Dans chaque Congrès, des motions d’unité sont présentées et
votées par les délégués du prolétariat, mais il semble que ces
congrès soient guidés par des forces occultes et l’application de
ces motions reste vaine. Le mal dont souffrent les organisations
politiques a pénétré dans le giron du prolétariat, et les Congrès
ouvriers n’offrent plus un caractère particulier, mais sont le
théâtre de luttes politiques qui affaiblissent le prolétariat.
Il
nous faut dire quelques mots sur les Congrès anarchistes et plus
particulièrement sur ceux qui ont déterminé le mouvement
anarchiste à son origine. C’est en 1873, que l’on doit fixer la
naissance de l’anarchisme en tant que mouvement ; car si,
antérieurement, les partisans d’une société anti-autoritaire
travaillaient en collaboration avec les éléments révolutionnaires
de l’Association internationale des Travailleurs, c’est en 1873
qu’ils se désolidarisèrent d’une façon catégorique des
défenseurs du principe d’autorité. La résolution qui fut
présentée au Congrès anarchiste de Berne, qui se réunit en 1876,
résolution qui fut acceptée par tous les délégués présents
mérite d’être citée :
—
1° Plus de
propriété, guerre au capital, aux privilèges de toute sorte et à
l’exploitation de l’homme par l’homme ; — 2° Plus de patrie,
plus de frontière et de lutte de peuple à peuple ; — 3° Plus
d’État, guerre à toute autorité dynastique ou temporaire, et au
parlementarisme ; — 4° La révolution sociale doit avoir pour but
de créer un milieu dans lequel désormais l’individu ne relèvera
que de lui-même, sa volonté régnant sans limites et n’étant pas
entravée par celle du voisin.
Pour
bien préciser les buts de l’Anarchisme, Elisée Reclus faisait
adopter, en 1878, au troisième Congrès anarchiste qui tint ses
assises à Fribourg, la résolution suivante :
«
Nous sommes révolutionnaires parce que nous voulons la justice...
Jamais un progrès ne s’est accompli par simple évolution
pacifiste, et il s’est toujours fait par une évolution soudaine.
Si le travail de préparation se fait avec lenteur dans les esprits,
la réalisation des idées se fait brusquement. Nous sommes des
anarchistes qui n’ont personne pour maîtres et ne sont les maîtres
de personne.

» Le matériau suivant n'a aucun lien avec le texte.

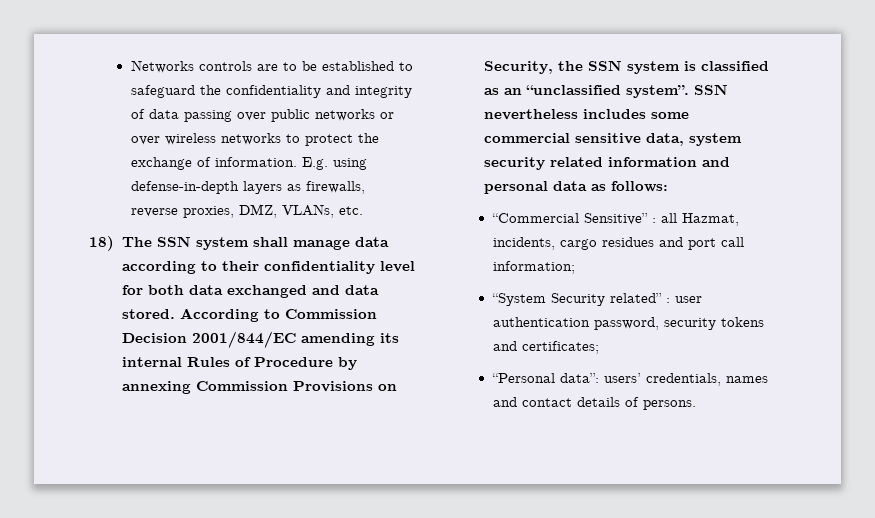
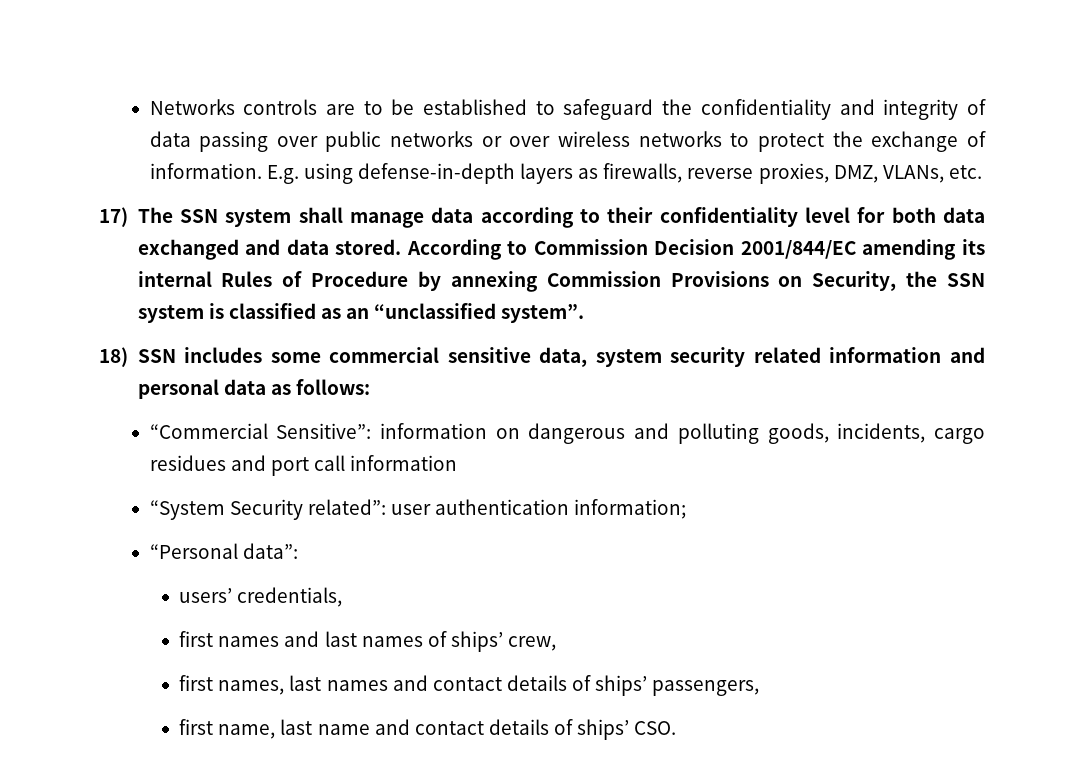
[89,236,114,251] 18) -> [99,207,128,227] 17)
[693,84,728,95] [483,109,578,120] SSN nevertheless -> [99,347,176,367] // 18) SSN
[583,213,739,226] Sensitive” : all Hazmat, -> [276,423,829,444] Sensitive”: information on dangerous and polluting goods,
[492,261,575,274] information; -> [350,455,458,471] information
[609,293,702,303] [492,317,764,330] [492,341,599,354] related” : user authentication password, security tokens and certificates; -> [307,499,687,519] related”: user authentication information;
(599, 378) none -> (298, 551) //
(721, 379) none -> [179,631,557,652] [179,675,322,695] // first names and last names of ships’ crew, // first names, last
[642,400,696,410] persons. -> [595,675,760,696] [179,719,677,740] ships’ passengers, // first name, last name and contact details of ships’ CSO.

Il n’y a de morale que dans la liberté. Mais nous
sommes aussi des communistes internationaux, car nous comprenons que
la vie est impossible sans groupement social. » Ces deux Congrès
sont, à nos yeux, les plus importants, car ils établirent ce que
l’on pourrait appeler une charte anarchiste. Il y eut par la suite,
d’autres Congrès anarchistes, et notamment celui d’Amsterdam, en
1907, où Malatesta essaya de rapprocher les anarchistes
individualistes et communistes, et tenta également de jeter les
bases d’une internationale anarchiste. Malheureusement, ces
tentatives échouèrent et, depuis, les anarchistes disséminés de
par le monde n’ont eu entre eux que des relations par
correspondance. Il faut espérer que la faillite des partis
politiques donnera un renouveau d’énergie aux anarchistes, et que
bientôt, unis nationalement et internationalement, ils se
retrouveront dans les Congrès qui n’auront plus à jeter les bases
de l’anarchisme théorique, mais à rechercher les moyens les plus
propices pour abolir le capital et élaborer sur ses ruines une
société libertaire de laquelle aura disparu l’autorité.